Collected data
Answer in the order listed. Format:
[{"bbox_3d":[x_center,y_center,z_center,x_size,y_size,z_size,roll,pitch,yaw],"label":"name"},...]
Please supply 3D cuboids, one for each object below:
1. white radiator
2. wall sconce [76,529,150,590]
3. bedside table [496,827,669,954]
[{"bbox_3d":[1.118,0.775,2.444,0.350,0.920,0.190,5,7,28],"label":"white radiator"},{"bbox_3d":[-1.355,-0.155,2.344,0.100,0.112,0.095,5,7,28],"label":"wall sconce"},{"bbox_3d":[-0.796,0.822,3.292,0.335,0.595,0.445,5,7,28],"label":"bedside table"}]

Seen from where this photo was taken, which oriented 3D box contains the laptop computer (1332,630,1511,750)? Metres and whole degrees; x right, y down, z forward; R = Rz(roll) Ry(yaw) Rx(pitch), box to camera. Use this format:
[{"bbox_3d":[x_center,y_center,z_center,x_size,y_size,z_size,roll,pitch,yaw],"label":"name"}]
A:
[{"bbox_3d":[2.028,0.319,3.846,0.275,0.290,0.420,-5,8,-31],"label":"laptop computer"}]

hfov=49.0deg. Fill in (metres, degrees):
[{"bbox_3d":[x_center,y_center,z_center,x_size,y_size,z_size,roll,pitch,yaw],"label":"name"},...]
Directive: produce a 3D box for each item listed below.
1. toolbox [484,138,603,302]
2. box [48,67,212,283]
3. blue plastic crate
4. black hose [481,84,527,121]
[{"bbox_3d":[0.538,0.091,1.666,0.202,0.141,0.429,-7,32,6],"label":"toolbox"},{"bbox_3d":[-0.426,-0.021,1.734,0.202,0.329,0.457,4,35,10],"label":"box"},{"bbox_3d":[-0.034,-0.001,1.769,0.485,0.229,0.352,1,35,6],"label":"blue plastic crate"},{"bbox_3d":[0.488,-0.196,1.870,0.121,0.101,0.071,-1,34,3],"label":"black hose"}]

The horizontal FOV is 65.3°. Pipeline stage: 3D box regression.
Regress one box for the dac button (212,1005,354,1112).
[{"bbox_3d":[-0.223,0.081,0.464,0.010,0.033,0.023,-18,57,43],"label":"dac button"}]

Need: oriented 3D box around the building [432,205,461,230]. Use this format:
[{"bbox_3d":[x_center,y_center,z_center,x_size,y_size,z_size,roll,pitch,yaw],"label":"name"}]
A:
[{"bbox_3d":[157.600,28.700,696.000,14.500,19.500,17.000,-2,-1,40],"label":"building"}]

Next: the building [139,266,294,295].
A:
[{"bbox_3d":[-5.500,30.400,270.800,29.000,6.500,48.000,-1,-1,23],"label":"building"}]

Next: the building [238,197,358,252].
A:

**Task**
Nothing in the records above may be left out; repeat them exactly.

**Output of the exercise**
Answer in the order listed. Format:
[{"bbox_3d":[x_center,y_center,z_center,x_size,y_size,z_size,roll,pitch,yaw],"label":"name"},...]
Please supply 3D cuboids, one for each object below:
1. white radiator
2. wall sconce [76,529,150,590]
3. bedside table [496,827,669,954]
[{"bbox_3d":[1.118,0.775,2.444,0.350,0.920,0.190,5,7,28],"label":"white radiator"},{"bbox_3d":[-1.355,-0.155,2.344,0.100,0.112,0.095,5,7,28],"label":"wall sconce"},{"bbox_3d":[-0.796,0.822,3.292,0.335,0.595,0.445,5,7,28],"label":"bedside table"}]

Seen from where this photo was taken, which oriented 3D box contains the laptop computer (1332,630,1511,750)? Metres and whole degrees; x right, y down, z forward; R = Rz(roll) Ry(yaw) Rx(pitch), box to camera. Use this format:
[{"bbox_3d":[x_center,y_center,z_center,x_size,y_size,z_size,roll,pitch,yaw],"label":"name"}]
A:
[{"bbox_3d":[2.028,0.319,3.846,0.275,0.290,0.420,-5,8,-31],"label":"laptop computer"}]

hfov=49.0deg. Fill in (metres, degrees):
[{"bbox_3d":[x_center,y_center,z_center,x_size,y_size,z_size,roll,pitch,yaw],"label":"name"},...]
Directive: produce a 3D box for each item listed below.
1. toolbox [484,138,603,302]
2. box [48,67,212,283]
3. blue plastic crate
4. black hose [481,84,527,121]
[{"bbox_3d":[0.538,0.091,1.666,0.202,0.141,0.429,-7,32,6],"label":"toolbox"},{"bbox_3d":[-0.426,-0.021,1.734,0.202,0.329,0.457,4,35,10],"label":"box"},{"bbox_3d":[-0.034,-0.001,1.769,0.485,0.229,0.352,1,35,6],"label":"blue plastic crate"},{"bbox_3d":[0.488,-0.196,1.870,0.121,0.101,0.071,-1,34,3],"label":"black hose"}]

The horizontal FOV is 65.3°. Pipeline stage: 3D box regression.
Regress one box for the dac button (212,1005,354,1112).
[{"bbox_3d":[-0.223,0.081,0.464,0.010,0.033,0.023,-18,57,43],"label":"dac button"}]

Need: oriented 3D box around the building [432,205,461,230]. Use this format:
[{"bbox_3d":[x_center,y_center,z_center,x_size,y_size,z_size,roll,pitch,yaw],"label":"name"}]
A:
[{"bbox_3d":[157.600,28.700,696.000,14.500,19.500,17.000,-2,-1,40],"label":"building"}]

Next: the building [139,266,294,295].
A:
[{"bbox_3d":[-5.500,30.400,270.800,29.000,6.500,48.000,-1,-1,23],"label":"building"}]

Next: the building [238,197,358,252].
A:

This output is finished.